Is your current business thriving? Do you enjoy a regular cash surplus that you’re unsure what to do with? Then perhaps you might consider starting a side hustle! While it might sound like a risky idea, some successful Filipino franchises actually began as side hustles by plucky entrepreneurs to earn extra revenue. Take Jollibee, for instance. Founded by Filipino-Chinese business mogul Tony Tan Caktiong in 1975, it began as an ice cream parlor that also sold sandwiches and cooked meals upon request from customers. Once these side hustles began to outsell the ice cream they quickly reimagined themselves as a fast food restaurant, and the rest is history.
But what kind of products make for a good side hustle? In today’s article, we’ll be suggesting an exotic product which has potential in the current market: Hong Kong Milk Tea.
Milk tea is a beverage known for its signature creamy flavor. A staple in every Cantonese restaurant, milk tea (also known as lai cha) has taken the Philippines by storm in recent years through its famous boba tea version. Studies conducted in 2018 showed the consumption of boba tea increased by 3500% in that year alone, with the Philippines becoming the 3rd largest consumer of milk tea products in all of Southeast Asia.

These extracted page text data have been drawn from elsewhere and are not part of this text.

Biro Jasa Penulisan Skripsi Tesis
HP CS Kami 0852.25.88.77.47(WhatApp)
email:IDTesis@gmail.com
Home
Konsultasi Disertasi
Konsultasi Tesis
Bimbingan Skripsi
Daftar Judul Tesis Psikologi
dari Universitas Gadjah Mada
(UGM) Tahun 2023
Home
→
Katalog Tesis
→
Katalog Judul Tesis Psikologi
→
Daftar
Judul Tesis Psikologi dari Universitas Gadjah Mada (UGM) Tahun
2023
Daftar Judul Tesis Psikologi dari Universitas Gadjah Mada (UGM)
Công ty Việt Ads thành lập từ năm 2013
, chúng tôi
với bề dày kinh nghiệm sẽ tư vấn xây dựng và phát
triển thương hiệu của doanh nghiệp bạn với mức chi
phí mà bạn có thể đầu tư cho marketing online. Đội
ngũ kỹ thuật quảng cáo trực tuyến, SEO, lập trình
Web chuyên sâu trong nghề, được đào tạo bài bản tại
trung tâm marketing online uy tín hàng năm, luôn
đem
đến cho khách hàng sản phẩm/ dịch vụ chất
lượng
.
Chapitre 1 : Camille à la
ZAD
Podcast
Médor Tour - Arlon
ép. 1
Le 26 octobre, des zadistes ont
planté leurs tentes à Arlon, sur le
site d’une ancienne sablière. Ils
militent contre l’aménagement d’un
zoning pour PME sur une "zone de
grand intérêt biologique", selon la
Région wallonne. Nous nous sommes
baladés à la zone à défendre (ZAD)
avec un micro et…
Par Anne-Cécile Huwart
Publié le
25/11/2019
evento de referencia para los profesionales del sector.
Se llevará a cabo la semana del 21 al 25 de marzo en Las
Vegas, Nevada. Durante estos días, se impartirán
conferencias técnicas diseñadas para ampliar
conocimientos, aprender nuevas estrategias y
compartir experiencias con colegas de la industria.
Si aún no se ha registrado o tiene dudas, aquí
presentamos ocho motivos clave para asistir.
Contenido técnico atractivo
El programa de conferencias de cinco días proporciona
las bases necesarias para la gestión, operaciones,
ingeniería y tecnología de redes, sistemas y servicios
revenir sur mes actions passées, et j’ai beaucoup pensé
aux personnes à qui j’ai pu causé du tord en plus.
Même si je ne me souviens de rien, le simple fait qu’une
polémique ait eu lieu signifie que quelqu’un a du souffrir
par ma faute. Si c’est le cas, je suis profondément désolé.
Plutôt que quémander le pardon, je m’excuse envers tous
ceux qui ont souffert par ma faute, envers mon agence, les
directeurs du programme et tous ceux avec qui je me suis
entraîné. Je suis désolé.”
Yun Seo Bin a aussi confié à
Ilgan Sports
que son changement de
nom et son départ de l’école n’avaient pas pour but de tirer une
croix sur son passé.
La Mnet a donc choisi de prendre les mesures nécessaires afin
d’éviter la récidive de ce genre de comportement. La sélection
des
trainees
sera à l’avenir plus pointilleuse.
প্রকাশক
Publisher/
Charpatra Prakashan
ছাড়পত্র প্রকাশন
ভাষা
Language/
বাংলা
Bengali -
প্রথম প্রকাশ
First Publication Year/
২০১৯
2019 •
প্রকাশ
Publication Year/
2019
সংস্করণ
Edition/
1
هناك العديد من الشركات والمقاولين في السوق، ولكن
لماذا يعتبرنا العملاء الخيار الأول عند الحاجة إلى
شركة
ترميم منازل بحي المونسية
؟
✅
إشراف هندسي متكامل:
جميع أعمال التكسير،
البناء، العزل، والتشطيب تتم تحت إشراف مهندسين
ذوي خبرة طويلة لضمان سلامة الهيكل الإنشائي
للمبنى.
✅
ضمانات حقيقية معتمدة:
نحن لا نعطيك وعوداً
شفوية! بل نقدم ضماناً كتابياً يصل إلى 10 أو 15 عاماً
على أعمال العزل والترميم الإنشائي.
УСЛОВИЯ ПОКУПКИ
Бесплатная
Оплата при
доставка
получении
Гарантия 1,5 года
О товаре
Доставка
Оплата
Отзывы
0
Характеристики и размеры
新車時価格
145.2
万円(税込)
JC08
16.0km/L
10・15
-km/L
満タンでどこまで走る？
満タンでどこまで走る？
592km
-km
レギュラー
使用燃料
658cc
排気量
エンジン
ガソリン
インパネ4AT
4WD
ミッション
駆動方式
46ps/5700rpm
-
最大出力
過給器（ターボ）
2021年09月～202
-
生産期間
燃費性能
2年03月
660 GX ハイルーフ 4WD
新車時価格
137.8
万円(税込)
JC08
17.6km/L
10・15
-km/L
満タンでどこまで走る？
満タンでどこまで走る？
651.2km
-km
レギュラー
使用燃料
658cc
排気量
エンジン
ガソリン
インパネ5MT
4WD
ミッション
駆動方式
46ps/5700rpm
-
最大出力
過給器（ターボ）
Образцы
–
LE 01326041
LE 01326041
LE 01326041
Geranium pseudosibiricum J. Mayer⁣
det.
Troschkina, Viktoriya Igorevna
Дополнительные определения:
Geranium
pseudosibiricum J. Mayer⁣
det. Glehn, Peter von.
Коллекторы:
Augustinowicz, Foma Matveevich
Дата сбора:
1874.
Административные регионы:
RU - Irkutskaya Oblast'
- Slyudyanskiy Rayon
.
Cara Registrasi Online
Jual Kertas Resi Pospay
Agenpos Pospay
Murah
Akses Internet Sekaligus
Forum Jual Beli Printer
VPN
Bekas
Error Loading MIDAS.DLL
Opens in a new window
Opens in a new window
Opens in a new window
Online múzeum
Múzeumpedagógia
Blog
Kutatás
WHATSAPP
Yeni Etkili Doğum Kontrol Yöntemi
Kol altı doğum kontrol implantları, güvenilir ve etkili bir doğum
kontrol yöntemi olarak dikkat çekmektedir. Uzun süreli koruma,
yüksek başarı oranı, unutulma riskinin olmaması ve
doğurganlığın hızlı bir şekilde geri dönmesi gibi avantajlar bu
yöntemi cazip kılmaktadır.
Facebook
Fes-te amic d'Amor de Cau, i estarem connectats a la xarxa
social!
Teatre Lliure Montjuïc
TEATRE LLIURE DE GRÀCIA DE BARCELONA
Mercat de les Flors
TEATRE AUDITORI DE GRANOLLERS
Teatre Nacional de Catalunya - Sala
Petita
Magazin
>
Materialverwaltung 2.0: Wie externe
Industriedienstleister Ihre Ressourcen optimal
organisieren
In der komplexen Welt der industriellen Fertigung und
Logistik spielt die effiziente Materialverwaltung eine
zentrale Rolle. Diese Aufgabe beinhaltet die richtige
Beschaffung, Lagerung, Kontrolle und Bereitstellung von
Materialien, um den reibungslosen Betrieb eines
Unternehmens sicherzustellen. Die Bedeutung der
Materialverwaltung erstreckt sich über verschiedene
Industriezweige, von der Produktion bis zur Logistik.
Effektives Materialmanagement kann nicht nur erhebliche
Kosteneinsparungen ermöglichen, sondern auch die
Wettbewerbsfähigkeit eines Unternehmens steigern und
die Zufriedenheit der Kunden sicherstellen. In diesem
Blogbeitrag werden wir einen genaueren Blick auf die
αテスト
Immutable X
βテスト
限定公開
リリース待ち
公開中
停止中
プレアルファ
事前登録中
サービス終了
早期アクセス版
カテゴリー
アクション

Today we’ll be taking a look at a more traditional Hong Kong-style milk tea which can be made at home with everyday Filipino ingredients. Its caffeine content and easy recipe make it a great alternative to instant coffee.
Here's how to brew an authentic cup of Hong Kong Milk Tea:
6 cups of hot water.
9 Lipton tea bags. You can use any other black tea bags, the stronger the better.
¾ cup evaporada. Adjust to taste if desired.
3 tbsp sugar. Adjust to taste if desired
Bring the water to a boil in a pot. Turn off heat and allow to cool for 2 minutes. This is to reduce the overall bitterness of the milk tea.
Cut open the tea bags with scissors and empty the leaves into another pot.
Pour the hot water into leaves. Allow to sit and steep for 5 minutes.
Filter the tea, preferably through a fine sieve or kitchen filter. If you want the authentic Hong Kong creamy texture, try filtering the tea 2-3 times (optional).
Add the sugar and stir till dissolved.
Add the evaporada.
Serve and enjoy! Alternatively, you could also serve it cold by allowing the milk tea to cool and then adding to a tall glass full of ice. Cold milk tea is called tong lai cha, while hot milk tea is called yiht lai cha.
We hope you’ve enjoyed our little recipe.